Our faithful followers of this website on Faith, Food and the Environment no doubt know that we promised the release of “The Vocation of the Agricultural Leader” by this time. As noted in a previous posting, we created a section on this website titled Reflections which provides some of the text and content of the forthcoming document.
The delay in the release of the “official” or final document is due to a longer than expected review by our various partners. (Click here for a listing of our project Organizers.) Please bear with us as we await final comments to the nearly completed document.
Once “The Vocation of the Agricultural Leader” is published, the next step is to organize a series of events or meetings to further discuss and act on our call for sustainable changes to how food is produced while maintaining the integrity of creation. We have in mind a set of resources that will propose a “future of agriculture” that is based on sustainable practices that also regenerate the number of family farms and the health of the soil.
In the meantime, we can only point you to other web-based resources to whet your appetite and keep you informed on a number of fronts.
One such information resource is FoodTank. You can sign up for their emails where they often provide interesting lists of organizations, books and other resources that are striving to improve the global food system. For instance, as 2015 ended and the new year began, FoodTank selected 16 stories that they felt represented exciting trends for 2016. (You’ll see links for more details about each of the stories they have identified.)
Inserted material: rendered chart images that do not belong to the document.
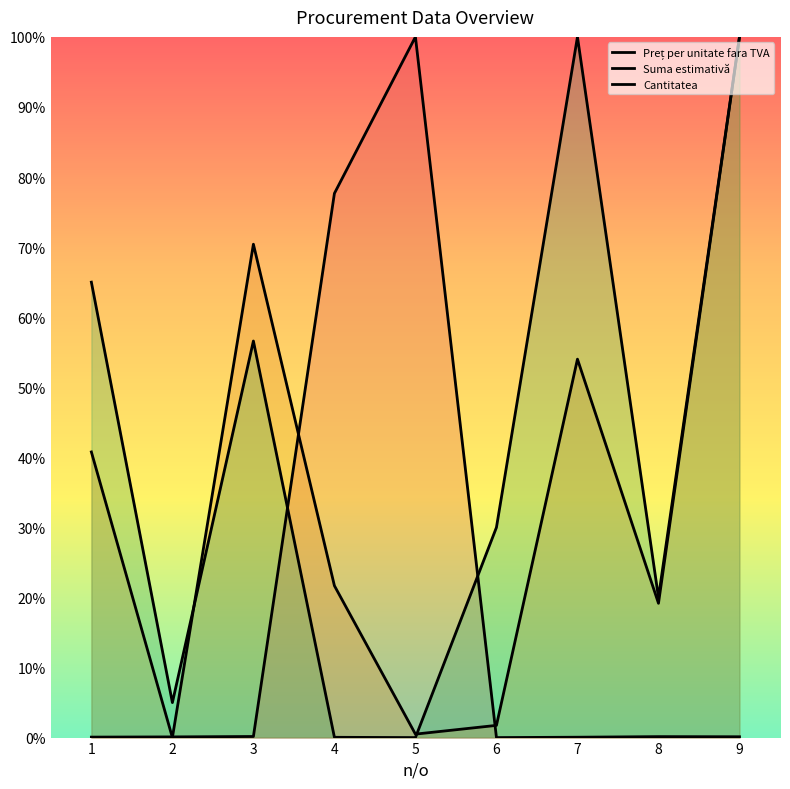

Is it true that Cantitatea equals 0.0 at 4?

True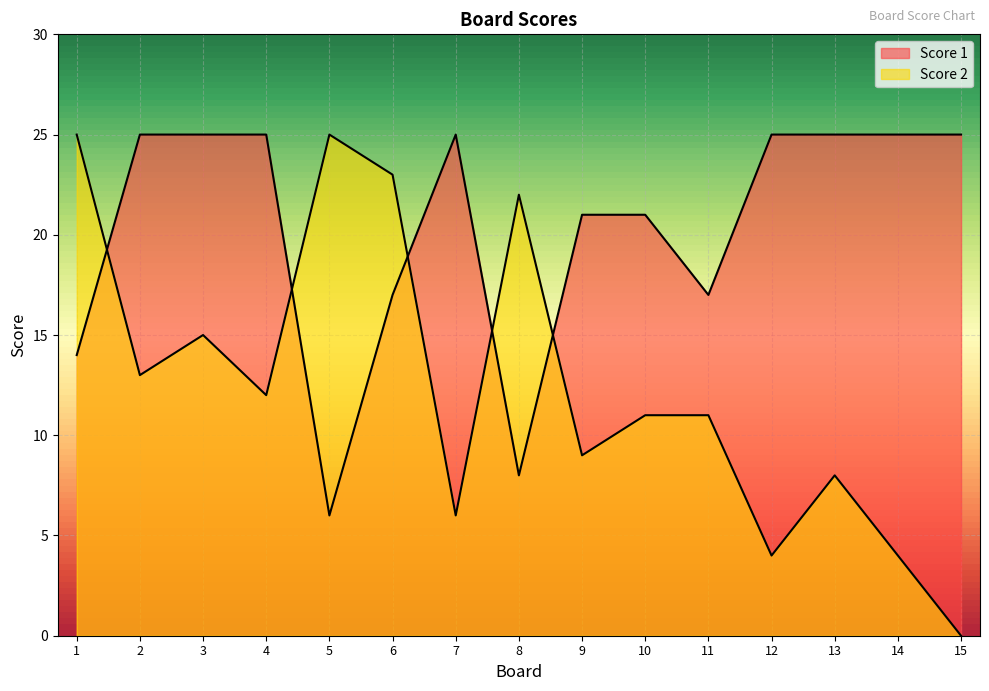

True or false: Score 1 and Score 2 intersect in this chart.

True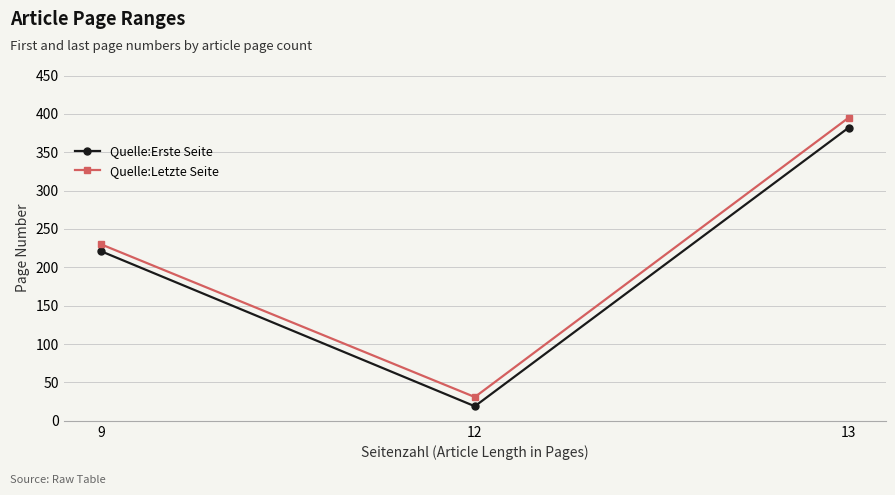

What is the minimum value for Quelle:Erste Seite?

19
FoodTank promises to continue covering important food issues in 2016, especially in their deep concern for equity and sustainability in the food system to drive positive change.
The other site I would like to mention is the web-based resource called The Economics of Ecosystems & Biodiversity (or TEEB for short). This international collaboration has a specific ‘TEEB for Agriculture & Food’ research project that has brought together economists, business leaders, agriculturalists and experts in biodiversity and ecosystems to provide a comprehensive economic evaluation of the ‘eco-agri-food systems’ complex.
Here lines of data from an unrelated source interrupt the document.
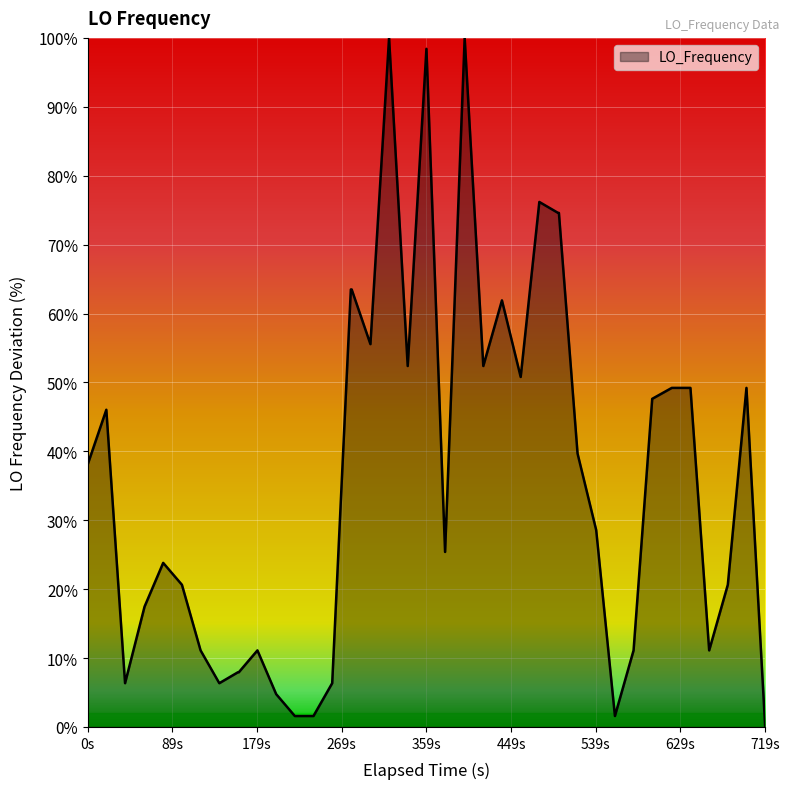

What is the maximum value shown in the chart?

100.0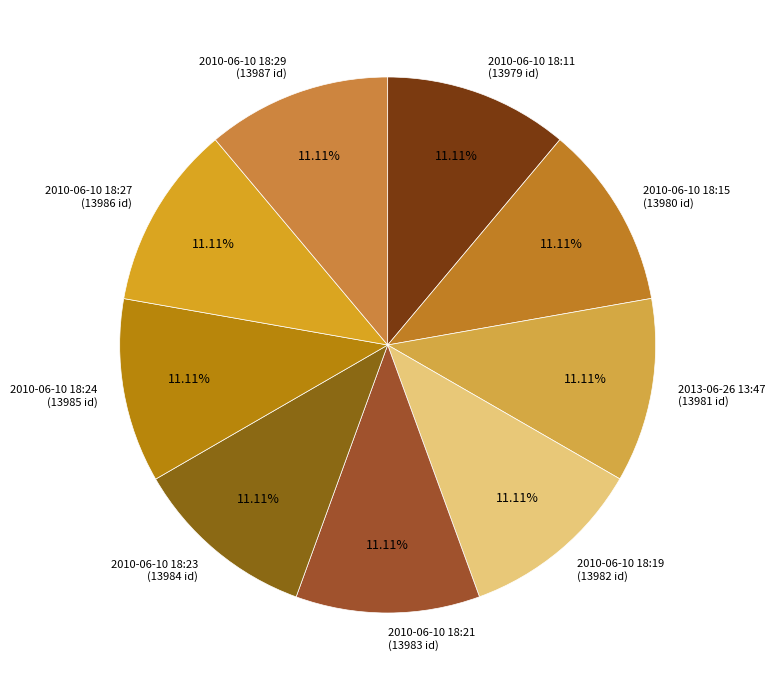

To the nearest percent, what portion does 2013-06-26 13:47 represent?

11%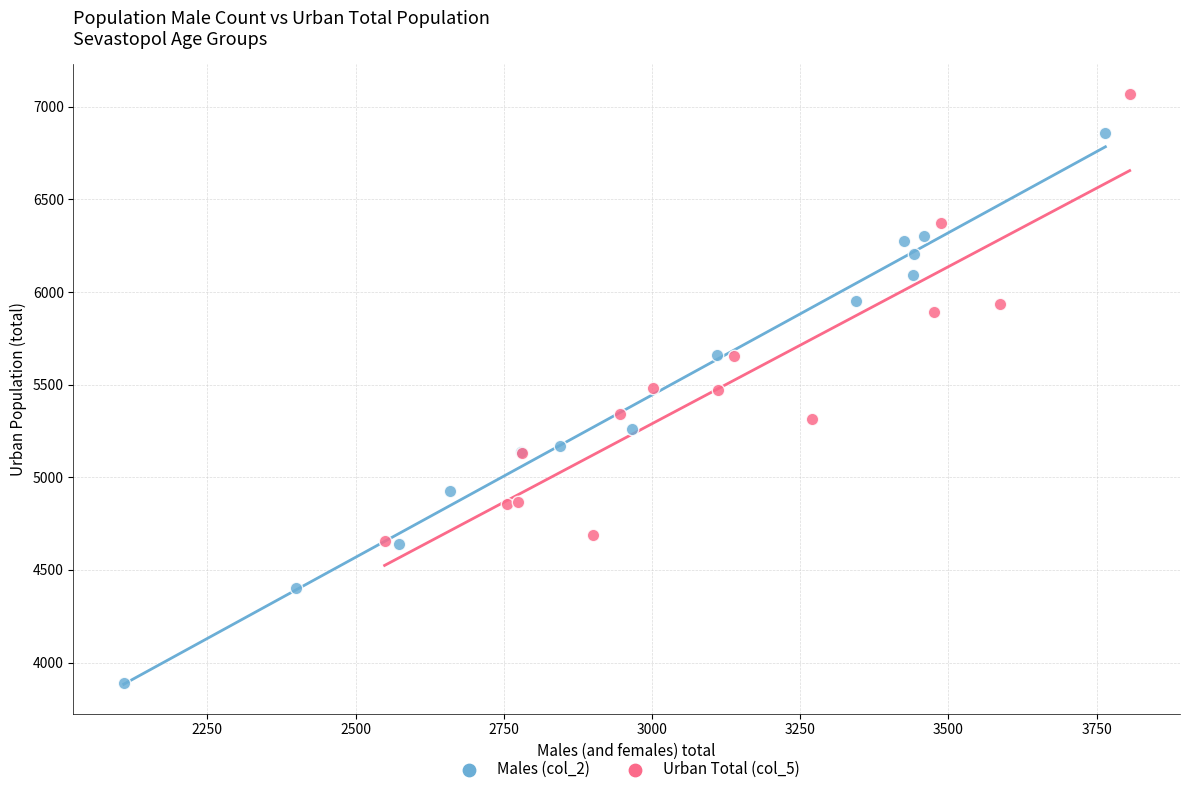

Which series contains the highest Y value?

Urban Total (col_5)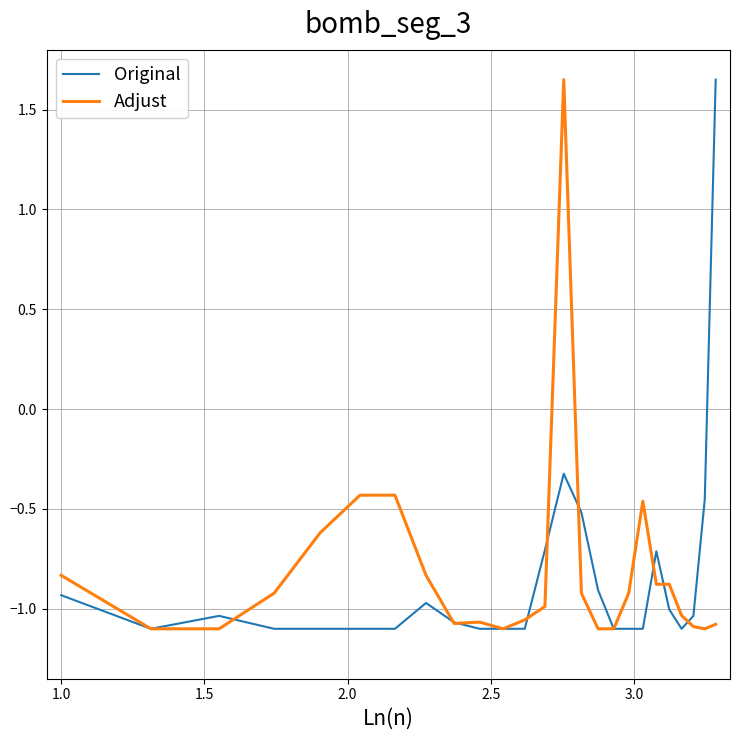

In Adjust, how many points are lower than both neighbors (excluding endpoints)?

3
The TEEB researchers are examining whether the economic environment in which farmers operate is distorted by significant externalities, both negative and positive, and a lack of awareness of dependency on natural capital. A “double-whammy” of economic invisibility of impacts from both ecosystems and agri-food systems is a root cause of increased fragility and lower resilience to shocks in both ecological and human systems.
There is a great deal to think about or, as some might say, to chew on. But this complex of factors – natural environments, human institutions, physical capital, societal relationships – must be considered in dynamic interactions for the health and dignity of all people and the integrity and good of the planet.
For our small part, we want to be part of that dialogue for a new agriculture that sustains all living things.